In the Fall of 2013, the Center for Curatorial Studies at Bard College (CCS Bard) will host The Visitor Talks. Focused on themes of Pre-ambulation and Retrospection, two parallel series of talks will reflect upon overarching issues pertaining to the conundrum of research within contemporary art, curatorial practice, and their attendant discourses.

Rather than accepting “doing research” or “the curatorial” as shorthand catch all phrases for the practices of seeking, questioning, and unraveling the as-yet unknown, The Visitor Talks examines the various methodological pathways towards the “Eureka moment”, and their aftermath. In attending to the many activities associated with collecting, gathering, and editing, the series will explore the possibilities, limitations and contradictions of these pathways.

By examining how the cognitive working-through, living and questioning of the generative agencies made possible within such modalities The Visitor Talks aims to speculate on the implicated position of the researcher and how certain conceptions and understandings of individual approaches to research-as-practice and practice-as-research can intersect or diverge from one another. Given that research projects regularly involve dialogical and co-operative forms of production, the entanglement of relationships that make them possible are invariably accompanied by social, ethical and political imperatives.
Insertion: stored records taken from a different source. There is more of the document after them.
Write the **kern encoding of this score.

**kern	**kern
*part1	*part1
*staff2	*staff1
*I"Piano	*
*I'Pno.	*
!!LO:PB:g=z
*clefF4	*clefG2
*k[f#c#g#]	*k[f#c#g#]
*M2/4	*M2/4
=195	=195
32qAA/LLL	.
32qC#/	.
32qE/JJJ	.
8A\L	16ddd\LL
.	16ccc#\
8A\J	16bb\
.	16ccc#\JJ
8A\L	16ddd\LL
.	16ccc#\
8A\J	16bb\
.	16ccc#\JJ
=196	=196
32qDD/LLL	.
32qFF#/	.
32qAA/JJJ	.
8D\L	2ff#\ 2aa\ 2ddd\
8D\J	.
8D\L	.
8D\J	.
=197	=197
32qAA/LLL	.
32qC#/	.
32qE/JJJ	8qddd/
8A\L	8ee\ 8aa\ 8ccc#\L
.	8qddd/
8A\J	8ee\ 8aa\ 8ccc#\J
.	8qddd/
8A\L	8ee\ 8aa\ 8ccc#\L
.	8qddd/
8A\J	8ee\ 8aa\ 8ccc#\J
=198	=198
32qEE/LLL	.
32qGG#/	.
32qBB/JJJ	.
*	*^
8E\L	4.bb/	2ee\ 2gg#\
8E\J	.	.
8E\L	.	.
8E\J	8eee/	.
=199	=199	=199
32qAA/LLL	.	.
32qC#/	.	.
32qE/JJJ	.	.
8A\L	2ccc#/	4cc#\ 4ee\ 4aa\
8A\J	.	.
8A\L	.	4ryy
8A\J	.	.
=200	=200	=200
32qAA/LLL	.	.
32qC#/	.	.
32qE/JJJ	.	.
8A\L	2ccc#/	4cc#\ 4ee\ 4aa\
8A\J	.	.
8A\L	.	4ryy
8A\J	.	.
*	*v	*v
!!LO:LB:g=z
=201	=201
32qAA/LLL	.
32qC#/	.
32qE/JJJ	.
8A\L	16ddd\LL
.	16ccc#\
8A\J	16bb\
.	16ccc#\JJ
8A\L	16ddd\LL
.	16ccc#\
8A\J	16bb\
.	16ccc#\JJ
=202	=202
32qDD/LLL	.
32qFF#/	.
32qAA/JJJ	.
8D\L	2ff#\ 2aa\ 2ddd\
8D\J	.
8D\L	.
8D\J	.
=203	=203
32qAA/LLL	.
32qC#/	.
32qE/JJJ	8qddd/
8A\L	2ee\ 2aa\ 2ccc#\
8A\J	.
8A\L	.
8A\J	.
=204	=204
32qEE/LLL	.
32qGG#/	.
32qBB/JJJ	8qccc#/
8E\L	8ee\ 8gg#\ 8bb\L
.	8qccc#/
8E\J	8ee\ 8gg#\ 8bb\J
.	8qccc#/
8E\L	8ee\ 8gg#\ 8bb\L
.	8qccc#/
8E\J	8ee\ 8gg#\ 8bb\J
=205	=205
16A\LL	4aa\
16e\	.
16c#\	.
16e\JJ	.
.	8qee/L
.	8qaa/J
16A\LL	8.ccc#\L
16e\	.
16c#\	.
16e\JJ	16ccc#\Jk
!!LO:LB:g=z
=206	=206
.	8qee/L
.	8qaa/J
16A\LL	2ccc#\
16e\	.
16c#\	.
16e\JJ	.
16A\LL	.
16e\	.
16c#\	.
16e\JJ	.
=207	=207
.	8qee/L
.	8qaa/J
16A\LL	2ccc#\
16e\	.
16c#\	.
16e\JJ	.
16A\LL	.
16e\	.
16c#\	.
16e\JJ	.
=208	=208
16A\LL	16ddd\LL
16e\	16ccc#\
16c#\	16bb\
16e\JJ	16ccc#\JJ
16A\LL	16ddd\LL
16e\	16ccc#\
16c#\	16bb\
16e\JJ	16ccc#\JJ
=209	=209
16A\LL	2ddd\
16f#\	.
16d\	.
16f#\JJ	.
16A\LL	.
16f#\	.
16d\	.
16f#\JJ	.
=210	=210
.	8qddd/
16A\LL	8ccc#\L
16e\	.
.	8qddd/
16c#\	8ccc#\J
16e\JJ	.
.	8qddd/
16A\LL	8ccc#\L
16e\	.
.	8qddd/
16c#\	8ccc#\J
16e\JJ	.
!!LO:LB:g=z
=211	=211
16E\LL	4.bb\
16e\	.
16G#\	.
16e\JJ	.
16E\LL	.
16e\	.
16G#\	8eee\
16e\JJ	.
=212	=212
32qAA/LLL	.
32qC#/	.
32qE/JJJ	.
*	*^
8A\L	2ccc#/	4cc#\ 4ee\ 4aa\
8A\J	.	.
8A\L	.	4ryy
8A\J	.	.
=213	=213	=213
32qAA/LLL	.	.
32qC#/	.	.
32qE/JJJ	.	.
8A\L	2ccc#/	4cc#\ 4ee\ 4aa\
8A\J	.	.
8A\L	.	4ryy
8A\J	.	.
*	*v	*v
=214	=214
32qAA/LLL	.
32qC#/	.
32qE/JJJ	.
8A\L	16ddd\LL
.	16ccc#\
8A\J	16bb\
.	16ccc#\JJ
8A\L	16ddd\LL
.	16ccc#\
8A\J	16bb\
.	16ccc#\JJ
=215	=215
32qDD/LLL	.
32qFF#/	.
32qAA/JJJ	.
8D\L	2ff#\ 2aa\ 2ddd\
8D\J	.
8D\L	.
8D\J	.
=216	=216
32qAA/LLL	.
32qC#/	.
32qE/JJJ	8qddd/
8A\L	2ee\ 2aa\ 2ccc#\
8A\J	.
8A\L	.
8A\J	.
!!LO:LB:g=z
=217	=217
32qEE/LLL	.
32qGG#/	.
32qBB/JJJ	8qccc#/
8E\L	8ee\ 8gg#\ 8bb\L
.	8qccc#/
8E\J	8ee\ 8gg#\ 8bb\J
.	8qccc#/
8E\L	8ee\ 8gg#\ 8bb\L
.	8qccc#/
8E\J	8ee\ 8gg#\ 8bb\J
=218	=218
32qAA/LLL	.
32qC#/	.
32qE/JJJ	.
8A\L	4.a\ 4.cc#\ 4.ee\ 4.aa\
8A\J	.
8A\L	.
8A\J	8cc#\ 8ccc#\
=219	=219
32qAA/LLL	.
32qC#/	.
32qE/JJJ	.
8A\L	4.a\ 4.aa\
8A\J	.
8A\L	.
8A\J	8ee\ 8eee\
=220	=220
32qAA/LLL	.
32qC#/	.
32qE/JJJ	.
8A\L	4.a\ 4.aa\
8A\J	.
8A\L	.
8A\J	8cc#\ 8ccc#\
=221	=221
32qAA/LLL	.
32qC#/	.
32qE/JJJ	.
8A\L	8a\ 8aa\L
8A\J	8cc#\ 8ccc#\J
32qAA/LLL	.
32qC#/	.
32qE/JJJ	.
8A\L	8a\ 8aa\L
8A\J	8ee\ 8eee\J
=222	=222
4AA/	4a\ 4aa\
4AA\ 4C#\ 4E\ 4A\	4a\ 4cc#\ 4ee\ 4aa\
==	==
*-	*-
The Visitor Talks will look at how artists, curators and theorists employ different models, processes, and actions as ways to inscribe, produce and exhibit knowledge as much as how they can inhabit their own material, textual, and discursive fields of praxis.

Under the rubric of Pre-ambulation, visitors to CCS Bard will present their individual approaches to research within current works, projects, and texts under development by responding to the question:

. How Do We Do What We Do, How Do We Know We Are Doing It?

For Retrospection, a range of practitioners, educators, and theorists will critically reflect upon the after effects of projects past. These presentations will consider the question:

. With Retrospection, How Would We Do Things Differently, How Would We Do It Again?

Each of these two overlapping strands will unpick the enigma of research and how it’s understanding currently intersects with contested notions of the curatorial, given they have arguably begun to closely resemble one another. Together, they have been conceived of as forms of critical thought that do not rush to embody themselves from the outset, but instead they evolve over time. Both have been expressed as having the potential to go beyond what is already known-as continuous processes of becoming that allow for connections, ideas, and outcomes to emerge in the course of being realized-where serendipity often overlaps with speculative action and open-ended forms of production.

Some of the issues to be expanded upon are: research as artistic production; the problematic question of agency within co-production; professionalization versus the instinctual amateur; writing as curatorial practice; the exhibition as a form of research action; expanded notions of the curatorial and the role of research models and methodologies within these; art writing as a curatorial form, and the distinction between research into curatorial practice/exhibition histories and the curatorial as in itself a mode of research practice.